The Hitman is pissed and shoves a referee and this starts “whiny Bret”. He leaves the ring and goes to commentary to scream at Vince, who sits there and takes it. Fortunately he doesn’t spit on Vince this time. This set up the promotion for 1997 which is probably my favorite WWF year of the post-Hulkamania era. Onto the awards:
1st star: Stone Cold Steve Austin – This was right there with Rick Martel and Ric Flair for great Rumble performances. What a shame the neck injury would limit him in future years. Between the push-ups spot, the facial reaction to Bret, his ability to have his hand in every pot, this was an even greater star-making performance than the King of the Ring and the Austin 3:16 speech. It showed he could actually be a babyface, which he hadn’t been in his career since he went to WCW in 1991.
2nd star: Bret Hart – He helped create the Stone Cold monster and is always an excellent ring general in these matches. The Hitman isn’t big on the near elimination spots, but he always brings things to the table.
3rd star: Terry Funk – I should just rename the 3rd star the Dick Murdoch award for legends that I mark like crazy for in the match. He was doing his usual crazy stuff getting hung up in the ropes. The combo of him and Mankind made the wild brawl seem even more plausible.
Morrison Award: Fake Diesel, who went 17:49 with no eliminations. Don’t worry Mr. Jacobs, things will get better for you soon.
Hall of Famers: 8, though there are many more who will be inducted someday
Deceased: 3 (Owen Hart, British Bulldog, Crush)
Summary: Bret Hart was the obvious choice to win this match, and was infamously picked by Vic Venom in the RAW magazine to do so. In part because of that, the finish was switched in an early Russo-like swerve. This one actually worked because it helped to elevate Austin even more.
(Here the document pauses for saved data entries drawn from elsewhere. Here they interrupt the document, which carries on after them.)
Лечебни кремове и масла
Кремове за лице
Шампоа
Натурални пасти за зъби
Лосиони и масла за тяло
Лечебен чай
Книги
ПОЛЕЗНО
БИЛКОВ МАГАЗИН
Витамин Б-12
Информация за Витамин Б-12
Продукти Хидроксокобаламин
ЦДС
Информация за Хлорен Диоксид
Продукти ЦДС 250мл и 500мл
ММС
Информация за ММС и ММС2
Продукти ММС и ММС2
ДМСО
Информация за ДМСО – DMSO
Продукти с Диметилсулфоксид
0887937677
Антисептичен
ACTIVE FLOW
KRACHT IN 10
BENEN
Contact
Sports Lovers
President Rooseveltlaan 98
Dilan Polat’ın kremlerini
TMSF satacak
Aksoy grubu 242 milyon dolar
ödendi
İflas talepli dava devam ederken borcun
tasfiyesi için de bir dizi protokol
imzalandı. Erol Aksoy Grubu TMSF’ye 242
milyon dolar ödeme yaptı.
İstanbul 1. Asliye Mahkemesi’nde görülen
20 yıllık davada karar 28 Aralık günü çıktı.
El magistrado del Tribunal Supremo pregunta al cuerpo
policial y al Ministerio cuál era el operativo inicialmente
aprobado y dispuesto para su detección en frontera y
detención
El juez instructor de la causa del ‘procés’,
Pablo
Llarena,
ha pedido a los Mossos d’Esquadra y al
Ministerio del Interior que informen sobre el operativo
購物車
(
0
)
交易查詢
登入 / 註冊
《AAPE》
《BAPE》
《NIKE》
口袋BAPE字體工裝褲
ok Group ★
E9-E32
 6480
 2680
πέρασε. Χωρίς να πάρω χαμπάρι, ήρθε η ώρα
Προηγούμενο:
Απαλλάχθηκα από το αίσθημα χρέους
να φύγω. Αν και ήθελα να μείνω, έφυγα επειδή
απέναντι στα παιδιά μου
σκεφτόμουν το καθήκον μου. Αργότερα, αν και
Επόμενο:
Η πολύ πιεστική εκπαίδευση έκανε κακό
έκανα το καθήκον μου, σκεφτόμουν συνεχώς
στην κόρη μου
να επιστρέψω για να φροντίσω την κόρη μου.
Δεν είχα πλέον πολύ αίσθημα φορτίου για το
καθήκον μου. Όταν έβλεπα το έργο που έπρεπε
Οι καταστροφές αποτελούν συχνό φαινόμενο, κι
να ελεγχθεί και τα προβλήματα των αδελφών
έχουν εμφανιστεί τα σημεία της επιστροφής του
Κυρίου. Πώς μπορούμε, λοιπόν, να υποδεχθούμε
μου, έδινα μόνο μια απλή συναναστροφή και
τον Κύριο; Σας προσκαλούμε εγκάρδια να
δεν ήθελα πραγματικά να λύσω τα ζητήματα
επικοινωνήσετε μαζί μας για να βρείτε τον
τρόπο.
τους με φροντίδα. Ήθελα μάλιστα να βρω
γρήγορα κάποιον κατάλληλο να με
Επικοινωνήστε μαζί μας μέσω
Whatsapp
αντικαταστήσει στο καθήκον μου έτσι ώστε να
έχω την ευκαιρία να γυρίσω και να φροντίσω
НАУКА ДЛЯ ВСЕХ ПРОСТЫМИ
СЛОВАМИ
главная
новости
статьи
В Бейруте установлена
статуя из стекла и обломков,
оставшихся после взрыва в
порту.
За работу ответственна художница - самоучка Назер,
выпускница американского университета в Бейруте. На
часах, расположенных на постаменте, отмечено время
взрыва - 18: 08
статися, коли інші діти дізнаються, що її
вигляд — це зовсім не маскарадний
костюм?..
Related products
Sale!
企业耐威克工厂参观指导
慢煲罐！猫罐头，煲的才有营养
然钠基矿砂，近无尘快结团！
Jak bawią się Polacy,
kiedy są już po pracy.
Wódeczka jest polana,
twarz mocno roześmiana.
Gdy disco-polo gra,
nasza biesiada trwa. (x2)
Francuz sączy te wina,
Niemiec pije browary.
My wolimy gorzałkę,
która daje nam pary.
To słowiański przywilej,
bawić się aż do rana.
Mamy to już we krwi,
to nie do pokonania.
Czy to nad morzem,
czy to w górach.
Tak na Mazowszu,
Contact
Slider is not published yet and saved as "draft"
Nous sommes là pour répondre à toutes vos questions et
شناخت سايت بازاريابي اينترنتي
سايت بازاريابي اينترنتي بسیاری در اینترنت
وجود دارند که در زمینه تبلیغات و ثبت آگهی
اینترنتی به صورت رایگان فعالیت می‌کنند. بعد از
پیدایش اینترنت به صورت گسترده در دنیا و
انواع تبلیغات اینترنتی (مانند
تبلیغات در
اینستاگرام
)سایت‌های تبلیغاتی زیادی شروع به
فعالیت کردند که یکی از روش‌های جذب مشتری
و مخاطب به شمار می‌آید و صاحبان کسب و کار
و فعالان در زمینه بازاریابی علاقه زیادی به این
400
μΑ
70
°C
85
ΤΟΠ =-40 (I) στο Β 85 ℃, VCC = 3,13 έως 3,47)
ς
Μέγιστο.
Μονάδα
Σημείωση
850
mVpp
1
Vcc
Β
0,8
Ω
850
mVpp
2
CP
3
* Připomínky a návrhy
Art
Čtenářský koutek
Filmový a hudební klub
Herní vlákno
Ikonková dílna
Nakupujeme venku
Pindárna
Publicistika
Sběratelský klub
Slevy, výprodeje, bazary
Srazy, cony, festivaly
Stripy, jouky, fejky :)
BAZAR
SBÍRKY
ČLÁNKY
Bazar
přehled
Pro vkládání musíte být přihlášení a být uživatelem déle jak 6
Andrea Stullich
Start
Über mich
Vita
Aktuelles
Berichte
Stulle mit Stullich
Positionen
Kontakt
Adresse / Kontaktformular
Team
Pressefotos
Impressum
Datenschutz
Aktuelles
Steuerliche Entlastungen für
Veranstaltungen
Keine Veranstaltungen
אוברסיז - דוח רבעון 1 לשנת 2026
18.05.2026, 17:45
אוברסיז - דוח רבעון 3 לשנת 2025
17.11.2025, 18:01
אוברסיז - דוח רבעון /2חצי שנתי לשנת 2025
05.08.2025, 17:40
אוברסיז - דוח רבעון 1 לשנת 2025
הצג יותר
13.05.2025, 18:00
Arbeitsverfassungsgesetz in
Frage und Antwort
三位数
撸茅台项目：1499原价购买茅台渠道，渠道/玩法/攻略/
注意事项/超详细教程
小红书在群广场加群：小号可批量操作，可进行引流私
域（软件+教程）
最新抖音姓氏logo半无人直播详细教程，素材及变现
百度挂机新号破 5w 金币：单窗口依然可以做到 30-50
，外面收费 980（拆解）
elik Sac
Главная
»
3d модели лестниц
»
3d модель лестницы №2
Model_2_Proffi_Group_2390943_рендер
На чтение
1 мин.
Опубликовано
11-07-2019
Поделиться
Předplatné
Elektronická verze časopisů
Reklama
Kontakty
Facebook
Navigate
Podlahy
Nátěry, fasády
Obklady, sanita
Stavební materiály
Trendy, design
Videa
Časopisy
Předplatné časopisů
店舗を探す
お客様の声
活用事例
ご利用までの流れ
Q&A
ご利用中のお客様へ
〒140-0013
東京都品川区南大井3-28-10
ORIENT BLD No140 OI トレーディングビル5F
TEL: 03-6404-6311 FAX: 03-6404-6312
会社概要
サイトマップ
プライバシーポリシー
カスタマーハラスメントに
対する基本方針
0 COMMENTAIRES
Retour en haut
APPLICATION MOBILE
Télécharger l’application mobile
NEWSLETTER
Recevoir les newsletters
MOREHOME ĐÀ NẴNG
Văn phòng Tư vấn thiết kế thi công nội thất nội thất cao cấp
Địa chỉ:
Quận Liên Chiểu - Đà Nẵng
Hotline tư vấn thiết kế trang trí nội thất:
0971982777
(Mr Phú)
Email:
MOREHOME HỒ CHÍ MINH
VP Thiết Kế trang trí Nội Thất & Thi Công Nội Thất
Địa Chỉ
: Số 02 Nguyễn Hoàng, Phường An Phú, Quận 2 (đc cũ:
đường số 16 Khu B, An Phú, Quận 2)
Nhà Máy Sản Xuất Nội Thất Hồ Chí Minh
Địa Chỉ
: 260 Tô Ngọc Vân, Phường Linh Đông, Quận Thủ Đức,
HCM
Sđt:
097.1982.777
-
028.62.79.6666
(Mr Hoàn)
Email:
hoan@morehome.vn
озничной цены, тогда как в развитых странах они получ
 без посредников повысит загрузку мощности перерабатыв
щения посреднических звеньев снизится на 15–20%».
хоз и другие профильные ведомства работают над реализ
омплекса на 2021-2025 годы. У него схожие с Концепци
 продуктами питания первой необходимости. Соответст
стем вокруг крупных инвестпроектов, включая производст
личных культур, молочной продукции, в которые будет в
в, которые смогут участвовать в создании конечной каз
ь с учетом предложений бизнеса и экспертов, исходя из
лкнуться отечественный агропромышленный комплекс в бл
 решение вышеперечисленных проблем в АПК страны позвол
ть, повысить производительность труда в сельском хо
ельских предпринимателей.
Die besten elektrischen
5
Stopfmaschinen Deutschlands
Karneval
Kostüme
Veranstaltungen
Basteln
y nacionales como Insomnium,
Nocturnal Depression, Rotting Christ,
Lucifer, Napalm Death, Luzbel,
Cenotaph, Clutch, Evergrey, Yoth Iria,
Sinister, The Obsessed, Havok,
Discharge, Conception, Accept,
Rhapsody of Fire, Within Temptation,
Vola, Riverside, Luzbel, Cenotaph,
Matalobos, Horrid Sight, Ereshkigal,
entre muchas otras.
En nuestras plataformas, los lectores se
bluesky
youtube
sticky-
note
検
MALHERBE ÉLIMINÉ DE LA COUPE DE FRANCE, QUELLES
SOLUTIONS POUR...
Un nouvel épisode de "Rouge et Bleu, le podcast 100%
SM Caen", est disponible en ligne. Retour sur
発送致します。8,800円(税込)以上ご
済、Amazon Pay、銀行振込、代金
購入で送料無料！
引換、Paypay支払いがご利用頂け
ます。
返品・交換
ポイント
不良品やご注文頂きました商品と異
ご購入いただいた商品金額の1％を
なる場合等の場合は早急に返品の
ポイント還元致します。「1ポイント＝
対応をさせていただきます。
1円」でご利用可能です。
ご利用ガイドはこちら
The entire plan was put into flux when Shawn Michaels forfeited the title due to “injury” and world title roulette ensued. That too also seemed natural in retrospect and it led to Hart-Austin at Mania 13 so it can’t be called a bad thing by any standard. The willingness to try out new things and just go with it is probably the biggest reason why I love 1997 WWF. Despite the slow start, this match is highly recommended and slots in behind 1992 for best Rumble match to date.